>> START
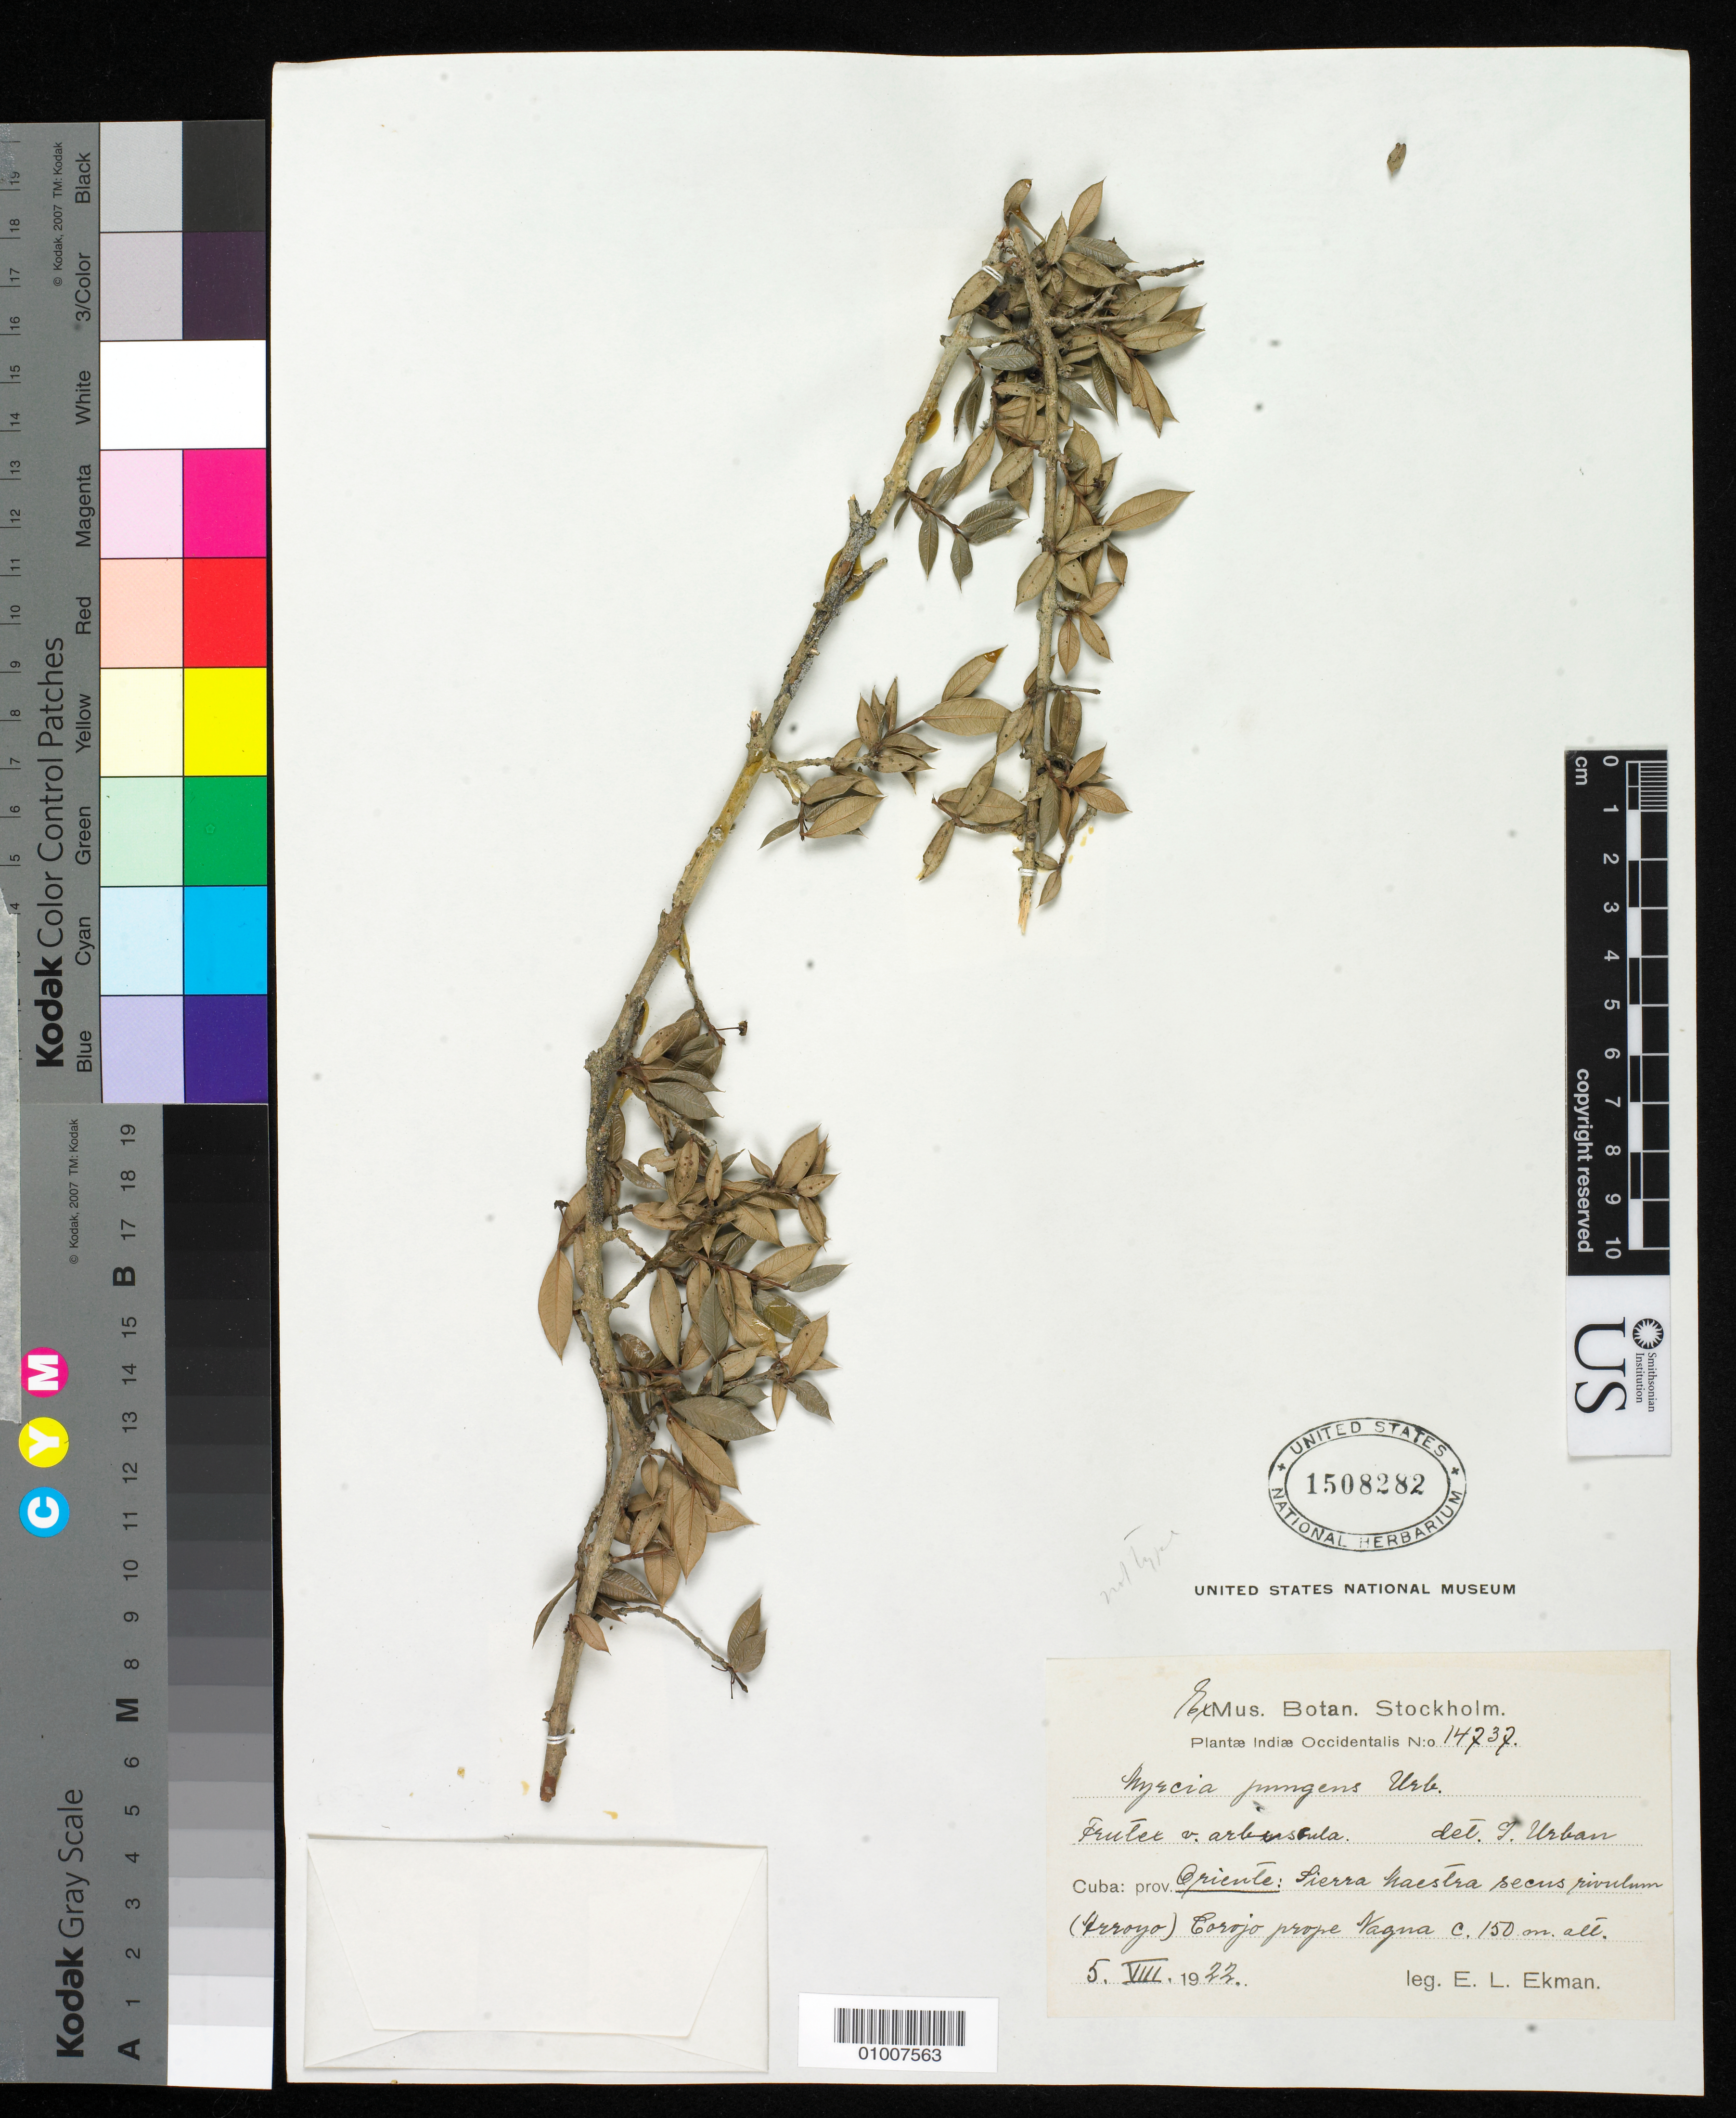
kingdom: Plantae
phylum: Tracheophyta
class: Magnoliopsida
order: Myrtales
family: Myrtaceae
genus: Myrcia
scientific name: Myrcia pungens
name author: Urb.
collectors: E. L. Ekman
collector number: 14737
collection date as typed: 05 Aug 1922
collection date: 1922-08-05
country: Cuba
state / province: Oriente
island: Cuba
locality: Sierra Maestra secus rivulum (Arroyo)Corojo prope Nagna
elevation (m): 150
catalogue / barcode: US 1508282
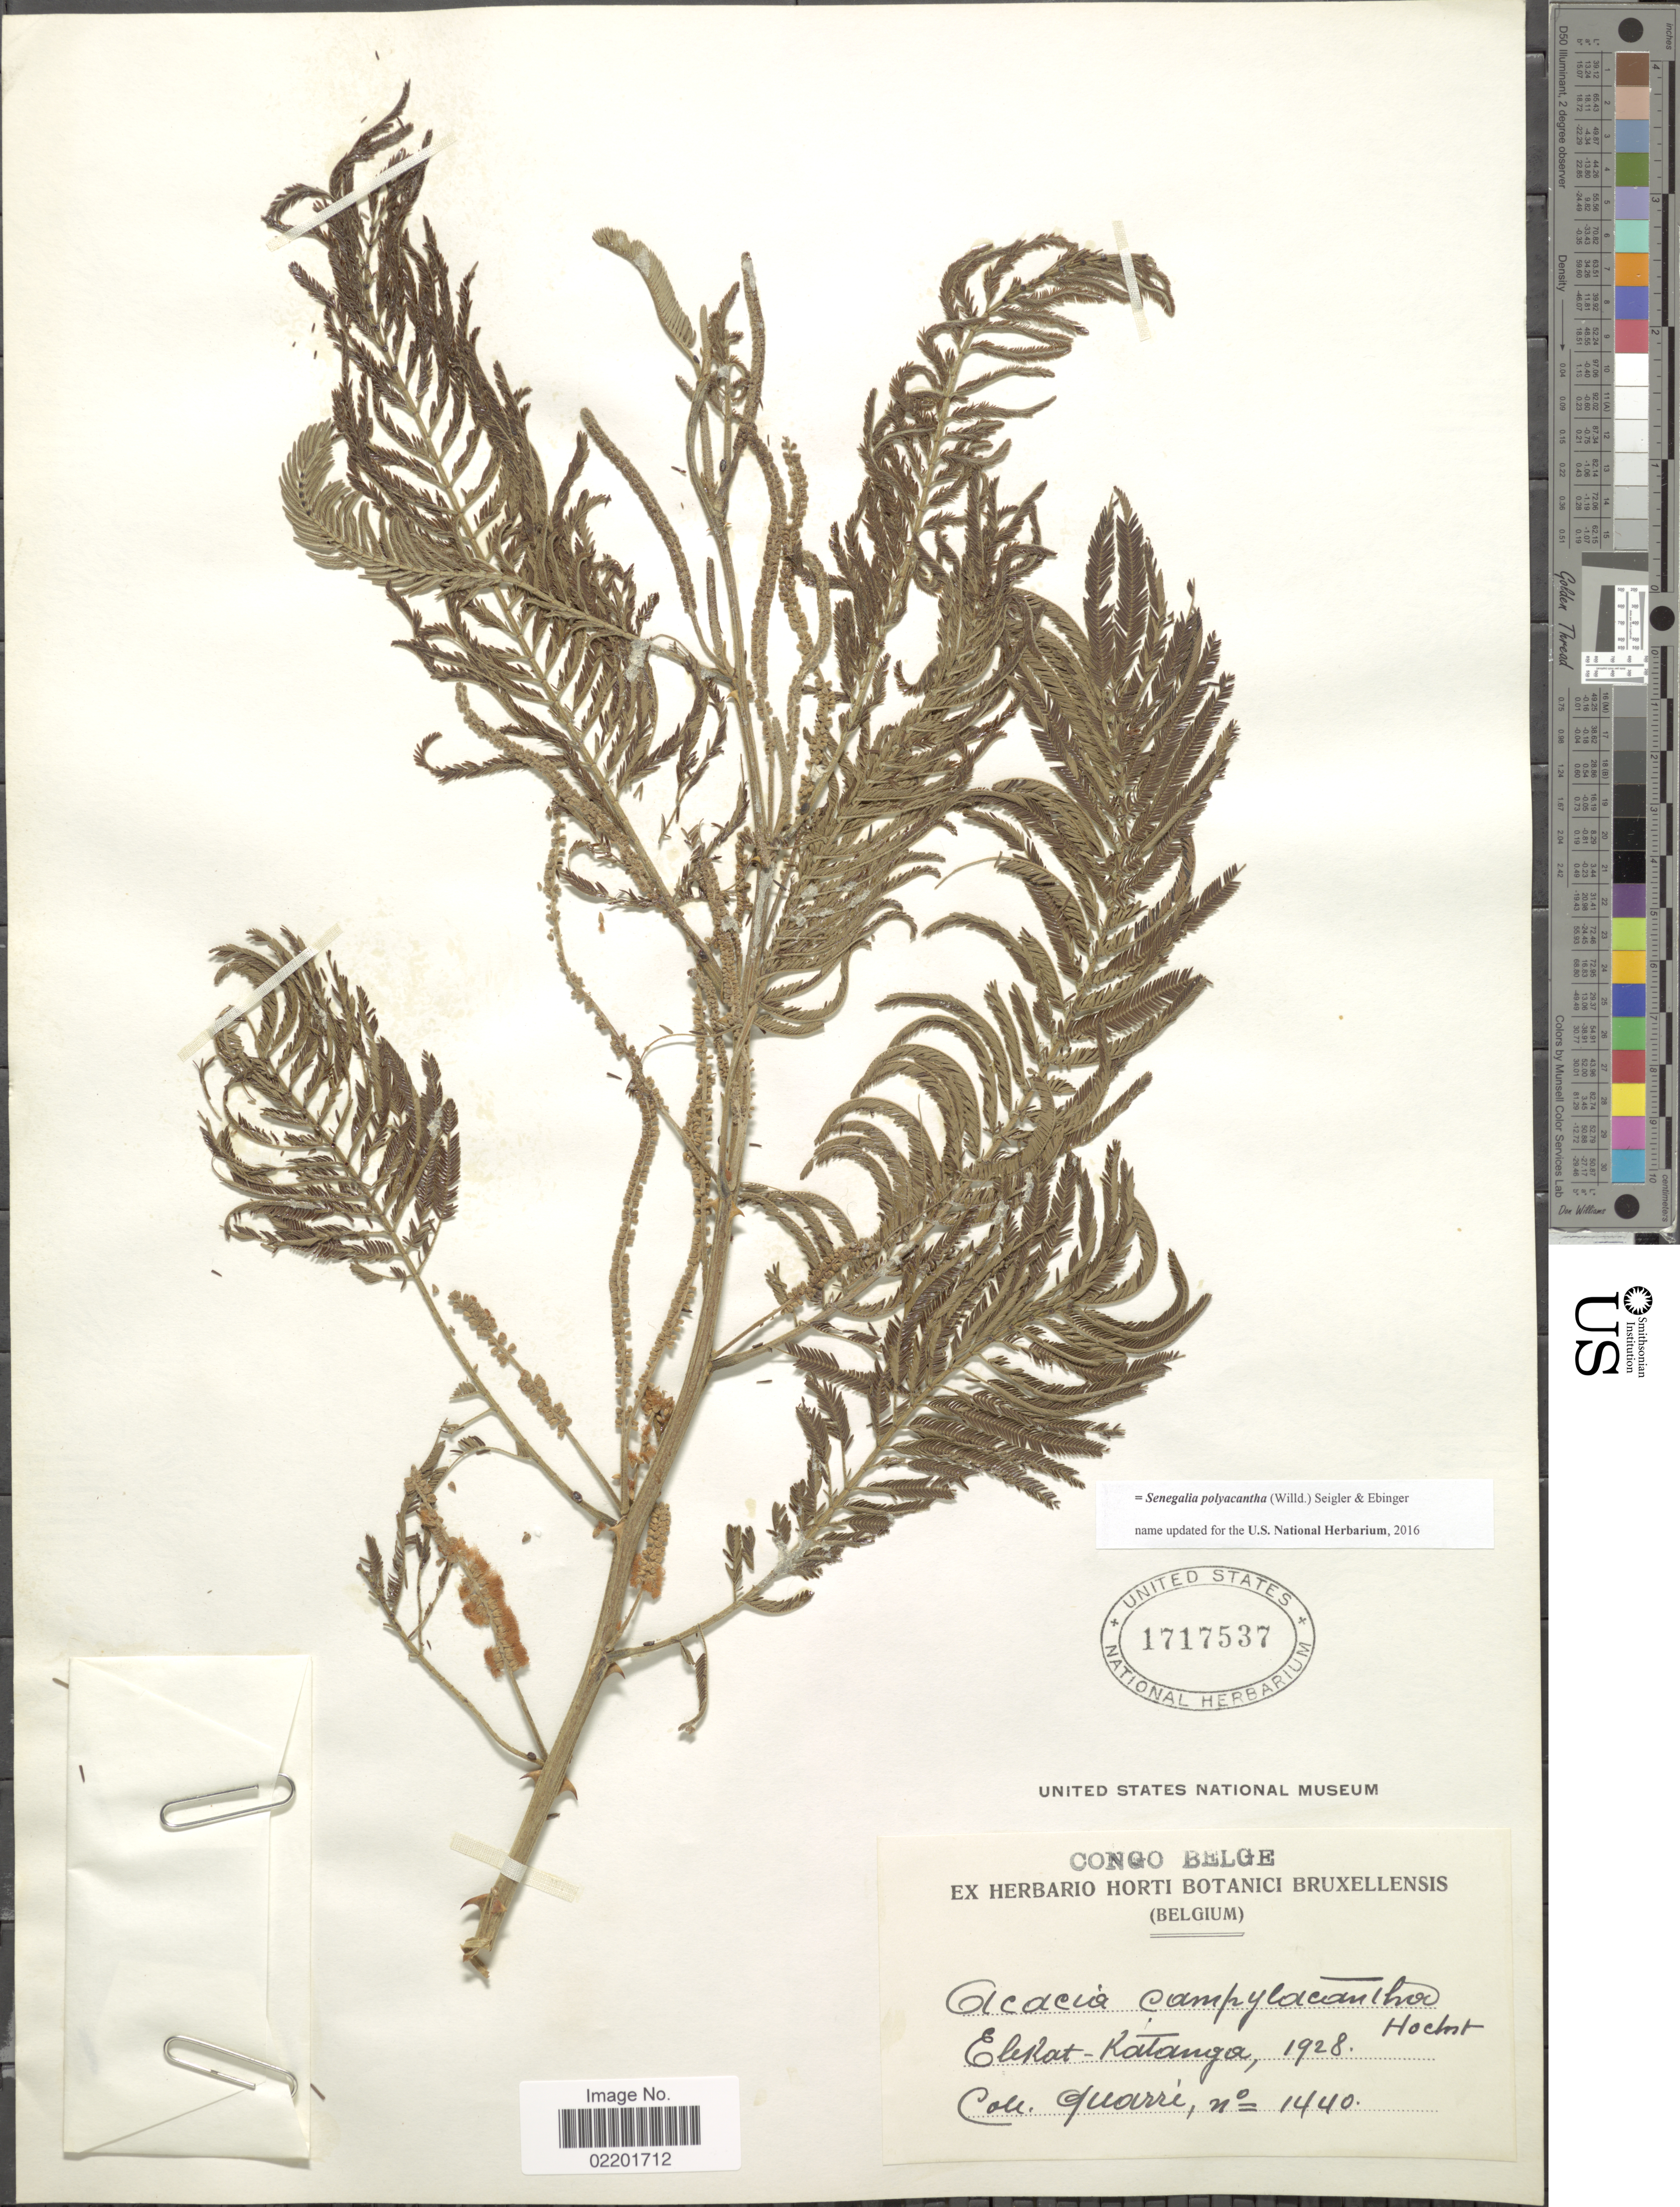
>> END
Convert the lines above into a numbered list, skipping any blank lines and omitting the pictures.

1. kingdom: Plantae
2. phylum: Tracheophyta
3. class: Magnoliopsida
4. order: Myrtales
5. family: Myrtaceae
6. genus: Myrcia
7. scientific name: Myrcia pungens
8. name author: Urb.
9. collectors: E. L. Ekman
10. collector number: 14737
11. collection date as typed: 05 Aug 1922
12. collection date: 1922-08-05
13. country: Cuba
14. state / province: Oriente
15. island: Cuba
16. locality: Sierra Maestra secus rivulum (Arroyo)Corojo prope Nagna
17. elevation (m): 150
18. catalogue / barcode: US 1508282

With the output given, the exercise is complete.